My artistic practice investigates the lived experiences of women, particularly from immigrant and refugee communities, through immersive installations that bring together material experimentation, spatial installation, and community-based research. With an educational background in science, I approach installation as a site where scientific and emotional forces converge. Concepts like gravity, time, light, and space aren’t simply metaphors in my work—they’re structuring principles that shape both form and meaning.

Thooli: After the Birth is a site-specific installation and community-centered project that looks at postpartum care through personal experience, cultural practice, and shared research. Drawing from my background in science, I build the work as a spatial system where light, gravity, memory, and story come together to shape an experience.

Rooted in my experience as an immigrant giving birth far from home, this project explores the emotional and cultural gaps in postpartum care when ancestral support is absent. It responds to the fading of intergenerational knowledge once passed through touch, ritual, and oral tradition—revealing the isolation, resilience, and rediscovery that arise in its absence.The Tamil word thooli (my native language) refers to a cloth cradle, suspended from the ceiling, used to gently rock newborns to sleep in South India. 

Here, viewers are not static observers but moving participants—invited to walk, pause, and weave their own paths, activating the installation through their bodies. At the heart of the work, low-hung hammocks crafted from donated sarees (a garment traditionally worn by women from South Asia) float just above the ground. 

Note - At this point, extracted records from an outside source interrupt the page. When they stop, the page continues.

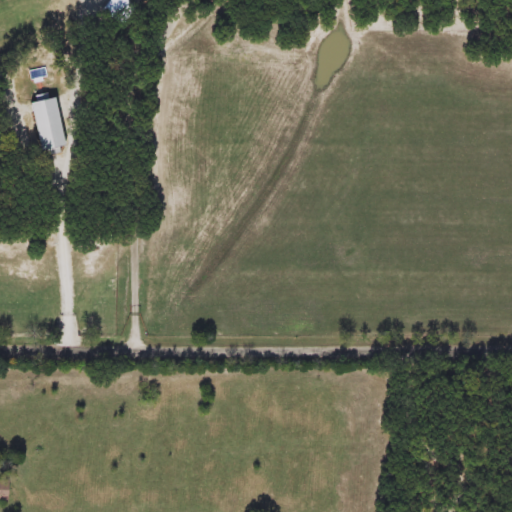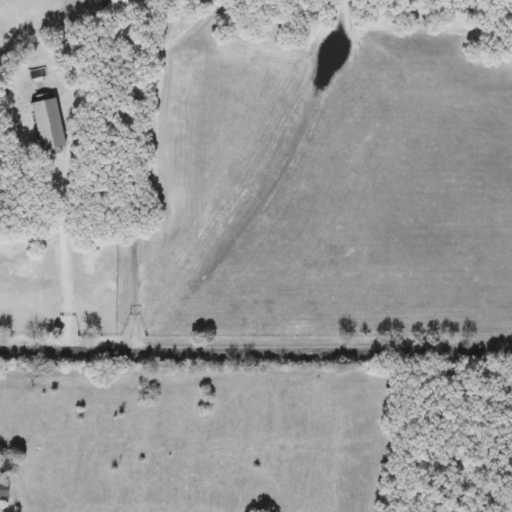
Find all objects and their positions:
building: (45, 123)
building: (45, 124)
road: (131, 161)
road: (68, 171)
road: (256, 346)
road: (420, 437)
building: (4, 490)
building: (4, 490)
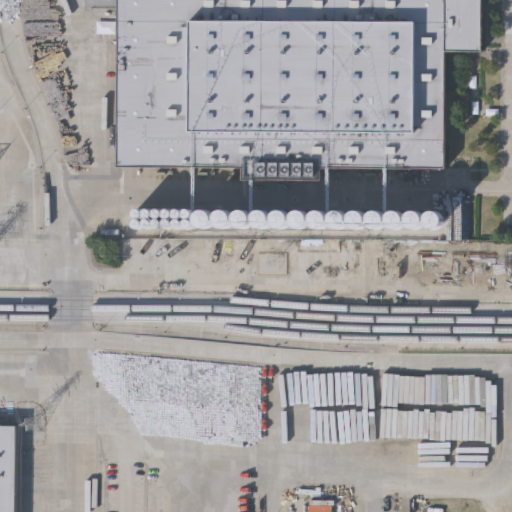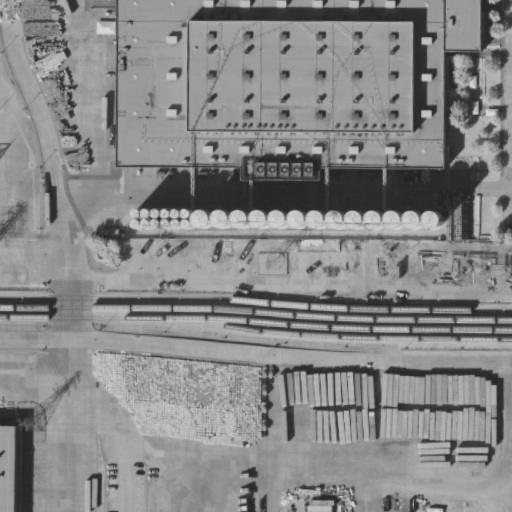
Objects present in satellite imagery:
building: (289, 76)
building: (288, 80)
road: (36, 106)
road: (509, 116)
road: (89, 175)
road: (311, 191)
building: (246, 200)
railway: (256, 300)
railway: (256, 312)
railway: (331, 327)
railway: (255, 330)
road: (29, 341)
road: (284, 353)
road: (63, 426)
building: (7, 466)
road: (131, 469)
building: (12, 470)
road: (172, 480)
road: (343, 484)
road: (271, 495)
road: (510, 501)
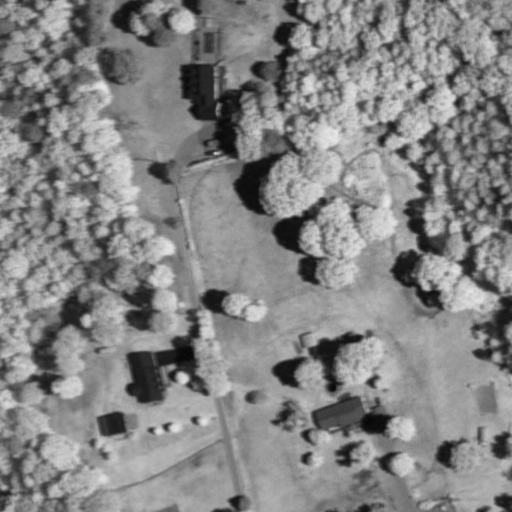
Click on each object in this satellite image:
building: (208, 91)
building: (312, 340)
building: (151, 378)
building: (342, 414)
building: (120, 424)
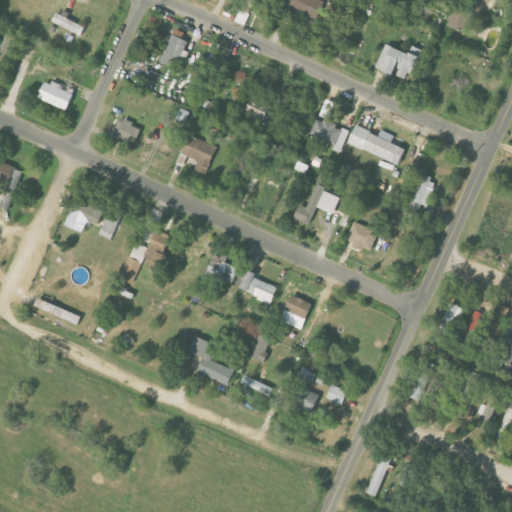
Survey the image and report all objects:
building: (265, 0)
building: (307, 7)
building: (466, 21)
building: (69, 24)
building: (5, 48)
building: (175, 49)
building: (400, 61)
road: (326, 75)
building: (56, 95)
building: (259, 108)
building: (183, 115)
road: (89, 116)
building: (128, 131)
building: (330, 134)
building: (377, 144)
building: (200, 153)
building: (12, 189)
building: (425, 191)
building: (319, 203)
road: (209, 214)
building: (84, 216)
building: (111, 225)
building: (362, 236)
building: (146, 257)
building: (221, 270)
road: (477, 273)
building: (259, 288)
road: (419, 307)
building: (297, 312)
building: (453, 314)
building: (261, 348)
building: (207, 360)
building: (511, 360)
building: (307, 376)
building: (423, 381)
road: (128, 382)
building: (258, 386)
building: (468, 394)
building: (337, 395)
building: (305, 400)
building: (488, 412)
road: (441, 446)
building: (379, 478)
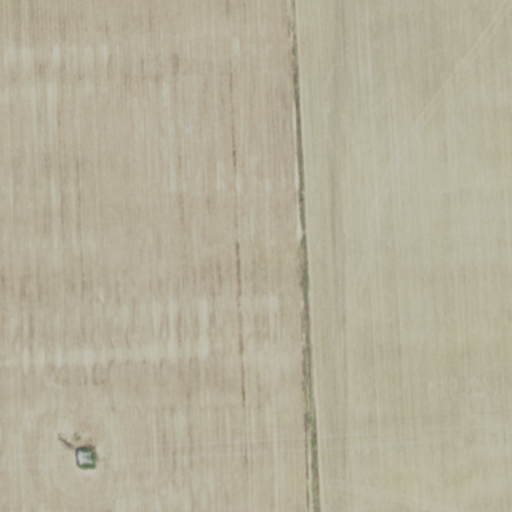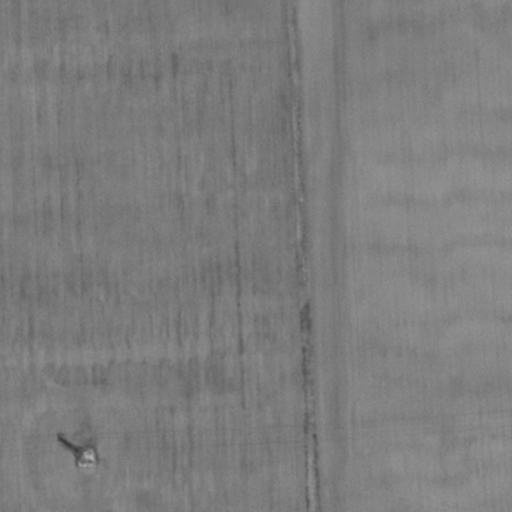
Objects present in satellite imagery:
power tower: (84, 453)
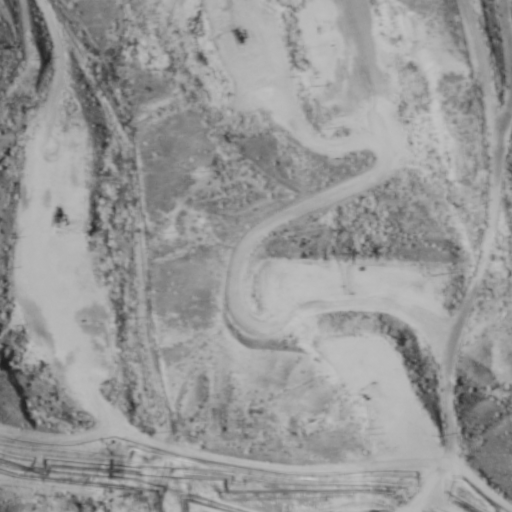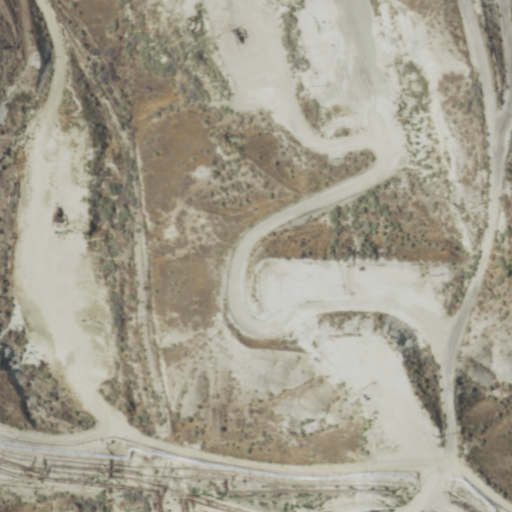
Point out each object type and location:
road: (458, 258)
road: (209, 501)
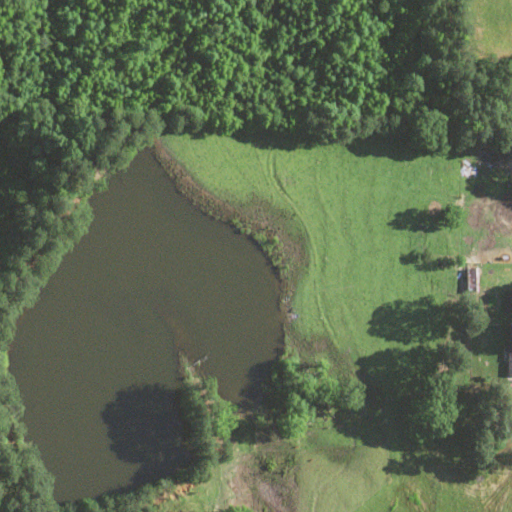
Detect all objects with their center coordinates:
building: (491, 156)
building: (507, 303)
building: (509, 351)
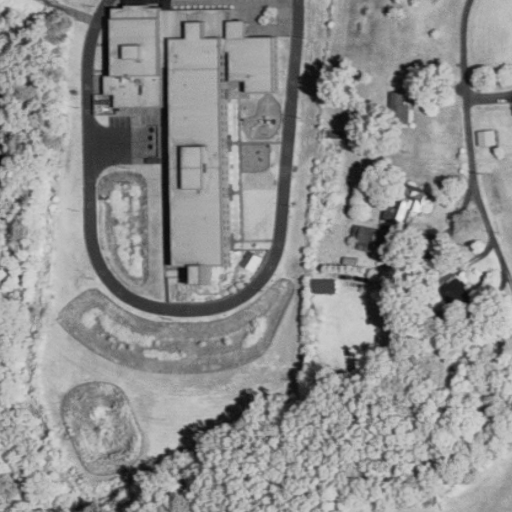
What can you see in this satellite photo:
building: (188, 60)
road: (488, 94)
building: (400, 105)
building: (193, 107)
building: (400, 109)
road: (87, 126)
building: (488, 137)
road: (467, 148)
building: (406, 204)
building: (407, 204)
road: (273, 236)
building: (365, 237)
building: (365, 238)
building: (251, 260)
building: (325, 285)
building: (324, 286)
road: (423, 290)
building: (456, 293)
building: (457, 295)
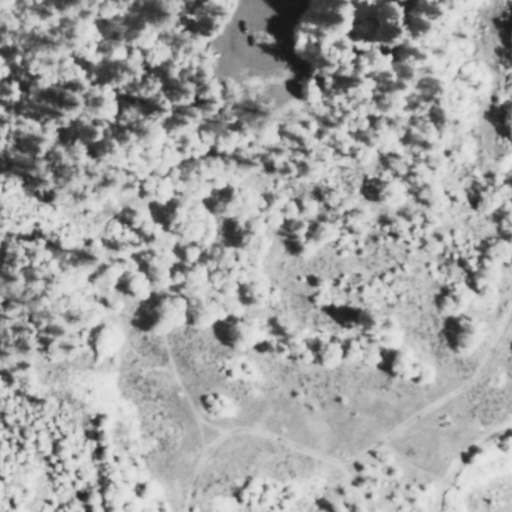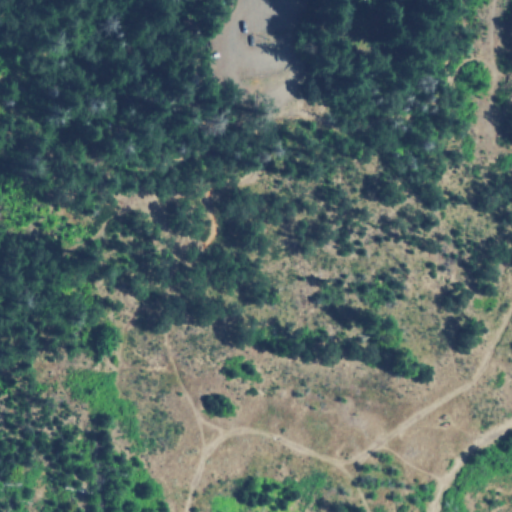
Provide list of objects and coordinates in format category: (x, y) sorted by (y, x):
road: (482, 48)
road: (238, 179)
road: (192, 434)
road: (456, 454)
road: (350, 455)
road: (344, 483)
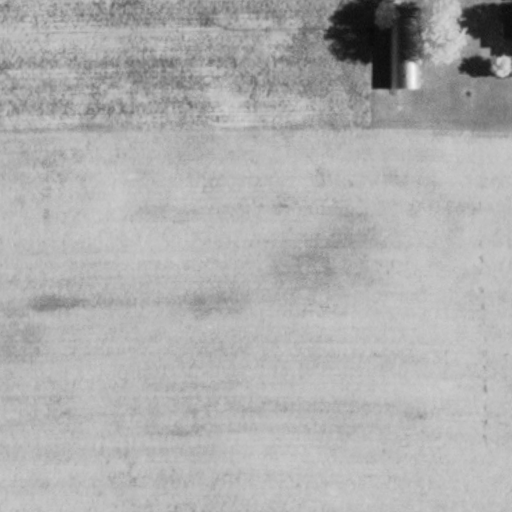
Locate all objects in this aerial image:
building: (507, 28)
building: (404, 53)
road: (461, 55)
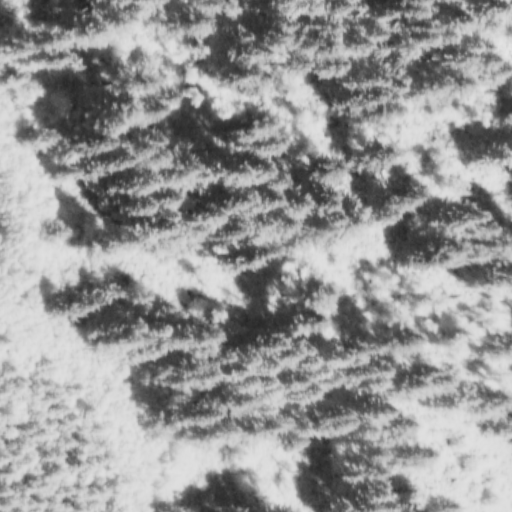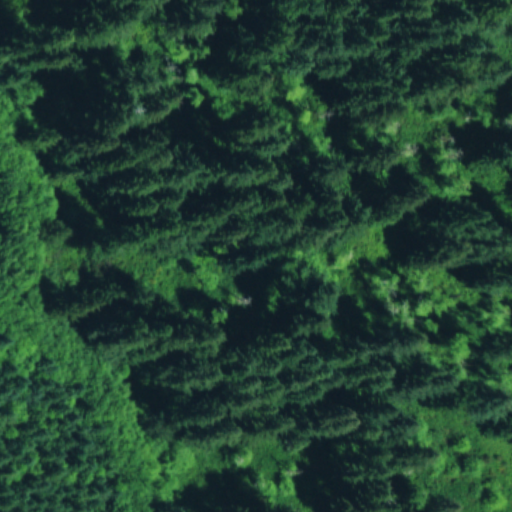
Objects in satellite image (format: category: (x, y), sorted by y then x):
road: (344, 106)
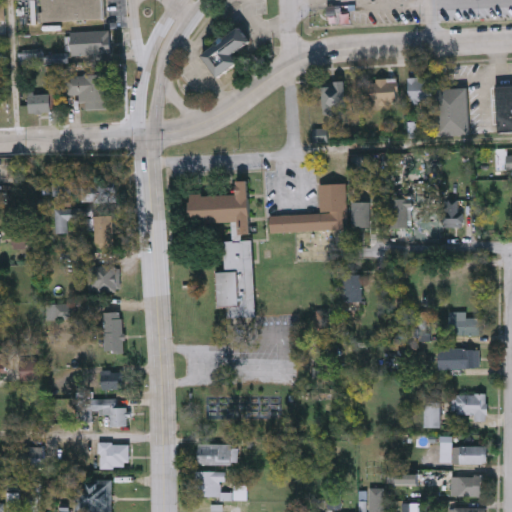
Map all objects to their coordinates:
road: (170, 3)
road: (178, 3)
road: (400, 3)
building: (71, 9)
building: (73, 10)
parking lot: (475, 10)
parking lot: (388, 11)
road: (184, 12)
road: (432, 22)
road: (261, 25)
road: (137, 31)
road: (159, 32)
road: (290, 32)
building: (90, 41)
building: (91, 43)
building: (225, 53)
building: (226, 53)
road: (165, 64)
road: (14, 72)
building: (86, 86)
building: (87, 88)
building: (421, 88)
road: (255, 90)
building: (383, 90)
building: (421, 90)
building: (383, 93)
building: (334, 96)
building: (334, 98)
road: (138, 100)
road: (177, 101)
building: (39, 102)
building: (40, 104)
building: (504, 106)
building: (504, 109)
building: (453, 110)
building: (453, 113)
road: (265, 155)
building: (509, 159)
building: (509, 162)
building: (61, 185)
building: (62, 188)
building: (97, 189)
building: (98, 192)
building: (399, 211)
building: (453, 211)
building: (318, 212)
building: (362, 212)
building: (319, 214)
building: (399, 214)
building: (454, 214)
building: (70, 215)
building: (362, 215)
building: (71, 219)
building: (103, 229)
building: (104, 232)
building: (231, 246)
building: (232, 247)
road: (434, 251)
building: (103, 276)
building: (104, 280)
building: (353, 286)
building: (353, 289)
building: (65, 309)
building: (66, 313)
building: (465, 322)
road: (157, 324)
building: (467, 327)
building: (113, 330)
building: (114, 334)
building: (459, 357)
building: (465, 360)
building: (28, 368)
building: (0, 369)
building: (29, 371)
building: (110, 378)
building: (112, 381)
building: (470, 404)
building: (471, 407)
building: (102, 409)
building: (103, 412)
building: (433, 413)
building: (434, 416)
road: (82, 436)
building: (216, 453)
building: (473, 453)
building: (34, 454)
building: (114, 454)
building: (216, 455)
building: (474, 456)
building: (35, 457)
building: (115, 457)
road: (511, 458)
building: (210, 481)
building: (211, 484)
building: (467, 484)
building: (467, 487)
building: (95, 494)
building: (96, 497)
building: (334, 502)
building: (335, 504)
building: (414, 506)
building: (466, 509)
building: (466, 510)
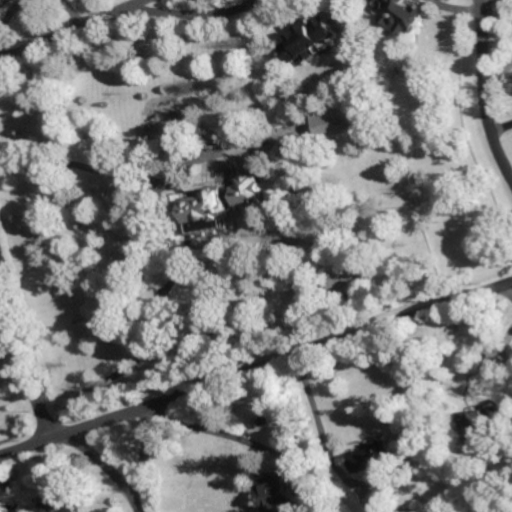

In this installation, Thooli becomes both a sculptural focal point and a metaphor for ancestral knowledge, and the emotional weight of caregiving.

ARTIST BIO

Sukanya Mani is a multidisciplinary artist whose practice reclaims the act of cutting as a transformative gesture—one that interrogates violence and reconfigures it as creation. Working primarily with cut paper, found objects, and immersive installation, Mani draws on a background in science to manipulate spatial perception, often using her work to reshape how viewers engage with physical and conceptual space. Her installations are deeply rooted in feminist inquiry, exploring systems of knowledge, embodiment, and resilience through material experimentation and educational engagement.

Mani’s work has been exhibited nationally and internationally, including at the Contemporary Art Museum St. Louis; Museum of Art, DeLand, FL; Lansing Art Gallery, MI; The Quinlan Visual Arts Center, GA; ReBloom IAPMA Paper Art Biennale in Hagen, Germany; and the Of Paper On Paper symposium in New Delhi, India. She was awarded the Riverfront Times Changemaker Award (2022) and the St. Louis Visionary Award (2025), and has delivered a TEDx talk (St. Louis, 2021) on the intersection of art and activism. Her works are held in both public and private collections, and she has been widely recognized for her commitment to community-based art practices and the integration of social consciousness into aesthetic form.